Client Side Integration
v0.26.0
Added
- More programmatic control of the spider.
v0.25.0
Changed
- Updated Chrome and Firefox extensions to v0.1.9.
- Maintenance changes.
Fixed
- Prevent interferences between the spiders and manual actions.
- Prevent loops when acting on elements due appended input data.
v0.24.0
Added
- Client spider option “Action Wait Time”.
Changed
- Client map export to report the number of items exported.
v0.23.0
Changed
- Client spider to wait for all browsers to close before reporting it has finished.
Import/Export
v0.20.0
Changed
- Source exporters to report the number of items exported.
Linux WebDrivers
v198
Changed
- Update ChromeDriver to 148.0.7778.215.
v197
Changed
- Update ChromeDriver to 148.0.7778.178.
v196
Changed
- Update ChromeDriver to 148.0.7778.167.
v195
Changed
- Update ChromeDriver to 148.0.7778.96.
MCP Integration
v0.1.0
Added
- MCP Import.
- Automation framework support.
- Support for SSE responses.
- Automatically import MCP definitions discovered by the traditional spider.
Changed
- Maintenance changes.
- Formatted JavaScript files for consistency.
- Default MCP server to disabled.
Network
v0.28.0
Changed
- Update dependencies (Issue 9337).
v0.27.0
Changed
- Update dependencies.
- Include the Authority Key Identifier in generated server certificates per RFC 5280 (Issue 9301).
OpenAPI Support
v56
Changed
- Dependency update.
- Exceptions caught by the Automation Framework job now include the exception message.
- Improved Swagger Secret Detector Script with false positive scenarios and ensuring correct Swagger version flagging.

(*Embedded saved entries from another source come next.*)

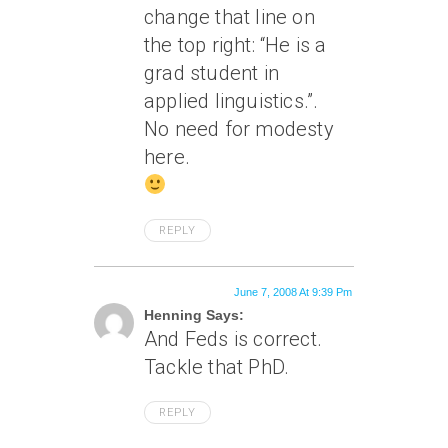
change that line on
the top right: “He is a
grad student in
applied linguistics.”.
No need for modesty
here.
REPLY
June 7, 2008 At 9:39 Pm
Henning Says:
And Feds is correct.
Tackle that PhD.
REPLY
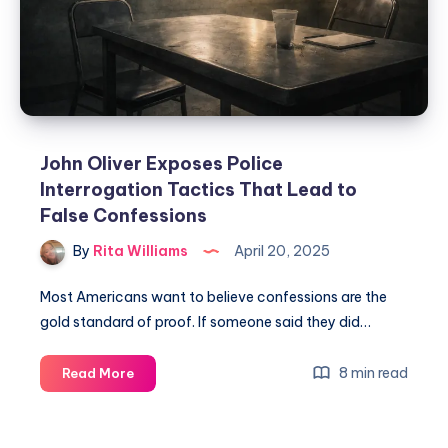
John Oliver Exposes Police
Interrogation Tactics That Lead to
False Confessions
By
Rita Williams
April 20, 2025
Most Americans want to believe confessions are the
gold standard of proof. If someone said they did…
8 min read
Read More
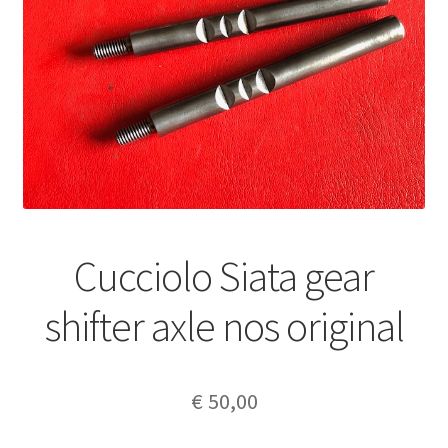
Cucciolo Siata gear
shifter axle nos original
€
50,00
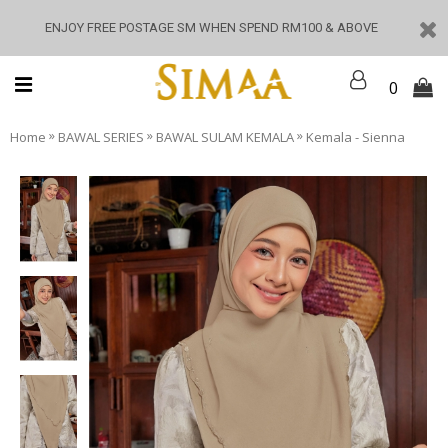
ENJOY FREE POSTAGE SM WHEN SPEND RM100 & ABOVE
0
»
»
»
Home
BAWAL SERIES
BAWAL SULAM KEMALA
Kemala - Sienna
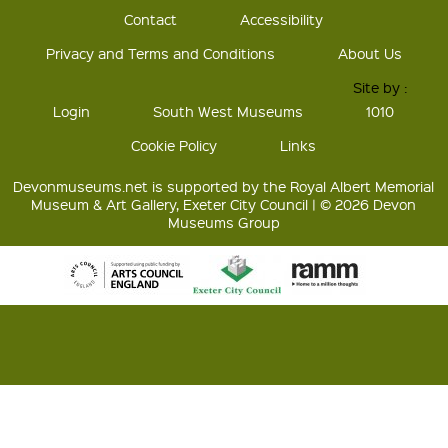
Contact
Accessibility
Privacy and Terms and Conditions
About Us
Site by :
Login
South West Museums
1010
Cookie Policy
Links
Devonmuseums.net is supported by the Royal Albert Memorial
Museum & Art Gallery, Exeter City Council | © 2026 Devon
Museums Group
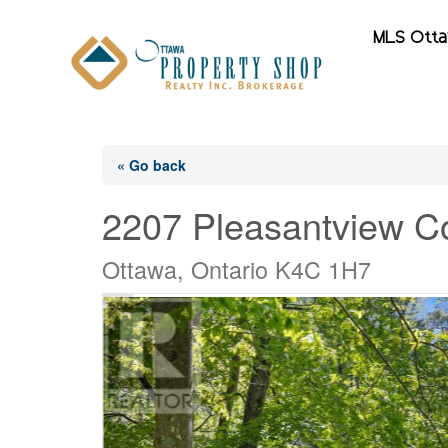
MLS Ott
« Go back
2207 Pleasantview C
Ottawa, Ontario K4C 1H7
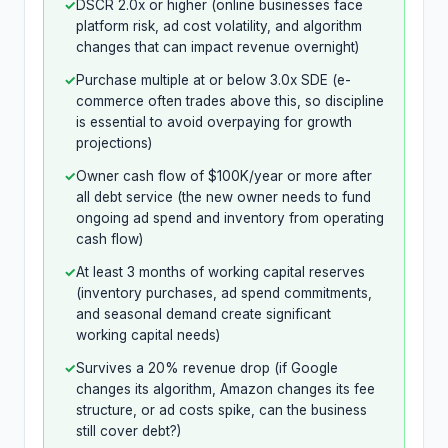
✓
DSCR 2.0x or higher (online businesses face
platform risk, ad cost volatility, and algorithm
changes that can impact revenue overnight)
✓
Purchase multiple at or below 3.0x SDE (e-
commerce often trades above this, so discipline
is essential to avoid overpaying for growth
projections)
✓
Owner cash flow of $100K/year or more after
all debt service (the new owner needs to fund
ongoing ad spend and inventory from operating
cash flow)
✓
At least 3 months of working capital reserves
(inventory purchases, ad spend commitments,
and seasonal demand create significant
working capital needs)
✓
Survives a 20% revenue drop (if Google
changes its algorithm, Amazon changes its fee
structure, or ad costs spike, can the business
still cover debt?)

- Formatted JavaScript files for consistency.
Quick Start
v56
Added
- Add Scan Policy option to the Automated Scan panel.
Report Generation
v0.45.0
Fixed
- The alert’s systemic flag in JSON and XML reports now correctly reflects its state (Issue 9254).
Changed
- Update dependency.
- Formatted JavaScript files for consistency.
Retire.js
v0.58.0
Changed
- Updated with upstream retire.js pattern changes.
v0.57.0
Changed
- Updated with upstream retire.js pattern changes.
Selenium
v15.49.0
Added
- Programmatic options to force extensions to be included or excluded.
v15.48.0
Changed
- Update Selenium to version 4.44.0.
- Formatted JavaScript files for consistency.
Technology Detection
v21.55.0
Changed
- Updated with enthec upstream icon and pattern changes.
- Dependency update.
WebSockets
v37
Changed
- Maintenance changes.
- Formatted JavaScript files for consistency.
Windows WebDrivers
v199
Changed
- Update ChromeDriver to 148.0.7778.215.
v198
Changed
- Update ChromeDriver to 148.0.7778.178.
v197
Changed
- Update ChromeDriver to 148.0.7778.167.
v196
Changed
- Update ChromeDriver to 148.0.7778.96.
macOS WebDrivers
v198
Changed
- Update ChromeDriver to 148.0.7778.215.
v197
Changed
- Update ChromeDriver to 148.0.7778.178.
v196
Changed
- Update ChromeDriver to 148.0.7778.167.
v195
Changed
- Update ChromeDriver to 148.0.7778.96.